• _ТЕКСТ ОБСУЖДЕНИЯ_

_ _ _

# "Все болит ничего не помогает"



## Ухти-Тухти (15 Фев 2010)

В общем, с дуру, съездила по советам бывалых, к чудо мануальному терапевту, бывшему военному доктору на алтай, вот тут-то и началось... попа немеет, голова то справа то слева немеет, то в руке мурашки, зрачек как блюдце, ничего практически далеко разглядеть не могу. Помогите, подскажите, какие обследования сделать и к какому врачу обратиться????


----------



## abelar (15 Фев 2010)

Ухти-Тухти написал(а):


> В общем, с дуру,


Это, видимо диагноз по основному заболеванию....?

Добавлено через 2 минуты


Ухти-Тухти написал(а):


> к чудо ... на алтай,


Все путем. На алтае - чудо. А Вам - надо обратно в Новосибирск. В цивилизацию. К Врачу-мануальному терапевтуaiwan

Добавлено через 5 минут


Ухти-Тухти написал(а):


> бывшему военному доктору


...Военнный врач.  ...И не военный....и не врач...(старая армейская поговорка):blush200:


----------



## Ухти-Тухти (16 Фев 2010)

Умно Ну вообще-то то, что я Дура я и так признаю!!! И прошу совета!!!


----------



## nuwa (16 Фев 2010)

Ухти-Тухти написал(а):


> В общем, с дуру, съездила по советам бывалых, к чудо мануальному терапевту, бывшему военному доктору на алтай, вот тут-то и началось..... Помогите, подскажите, какие обследования сделать и к какому врачу обратиться????





Ухти-Тухти написал(а):


> Умно Ну вообще-то то, что я Дура я и так признаю!!! И прошу совета, а не стёба!!!



Ухти-Тухти, доктор абелар отреагировал на Ваш ник, подумал, что за ним стоит человек с самоиронией и решил с присущими ему добродушием и искромётным чувством юмора подбодрить Вас шуткой. Кто ж знал то...:blush200:

Не обижайтесь. Этот великолепный врач и потрясающий человек даст Вам не один добрый и полезный совет при условии, что Вы нам подробно расскажете, по какой-такой необходимости Вы поехали в глухую тайгу к малознакомому мужчине (тоже шучу от досады ). А в оправдание этого отчаянного шага выложите здесь Ваши снимки, желательно *МРТ*. Расскажете о *посещение невролога*. О нерезультативном лечение у него и т.д.

_ _ _

• _СОХРАНЕННЫЕ ЗАПИСИ_
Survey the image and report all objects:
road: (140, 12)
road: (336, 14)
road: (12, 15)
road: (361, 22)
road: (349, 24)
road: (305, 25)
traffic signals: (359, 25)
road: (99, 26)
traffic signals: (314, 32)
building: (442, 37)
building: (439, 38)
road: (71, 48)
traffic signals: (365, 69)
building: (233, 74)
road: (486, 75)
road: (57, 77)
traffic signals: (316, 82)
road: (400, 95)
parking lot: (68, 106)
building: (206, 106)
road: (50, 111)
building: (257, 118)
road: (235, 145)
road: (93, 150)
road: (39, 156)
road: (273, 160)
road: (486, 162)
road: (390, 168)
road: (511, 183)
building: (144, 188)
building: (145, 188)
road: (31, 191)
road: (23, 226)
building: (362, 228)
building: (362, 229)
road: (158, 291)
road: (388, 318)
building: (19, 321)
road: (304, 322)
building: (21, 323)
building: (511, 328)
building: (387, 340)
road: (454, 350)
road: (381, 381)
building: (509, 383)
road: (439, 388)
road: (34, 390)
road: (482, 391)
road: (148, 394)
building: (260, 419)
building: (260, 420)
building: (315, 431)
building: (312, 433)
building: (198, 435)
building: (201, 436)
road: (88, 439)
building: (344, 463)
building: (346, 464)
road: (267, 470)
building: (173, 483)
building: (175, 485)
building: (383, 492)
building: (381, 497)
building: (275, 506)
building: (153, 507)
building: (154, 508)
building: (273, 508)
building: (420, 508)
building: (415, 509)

_ _ _

• _ЗАДАНИЕ_
Какие снимки в тексте обсуждения сообщение от nuwa предлагает Ухти-Тухти выложить желательно? Записи для выполнения задания не нужны.

• _ОТВЕТ_
Желательно снимки МРТ.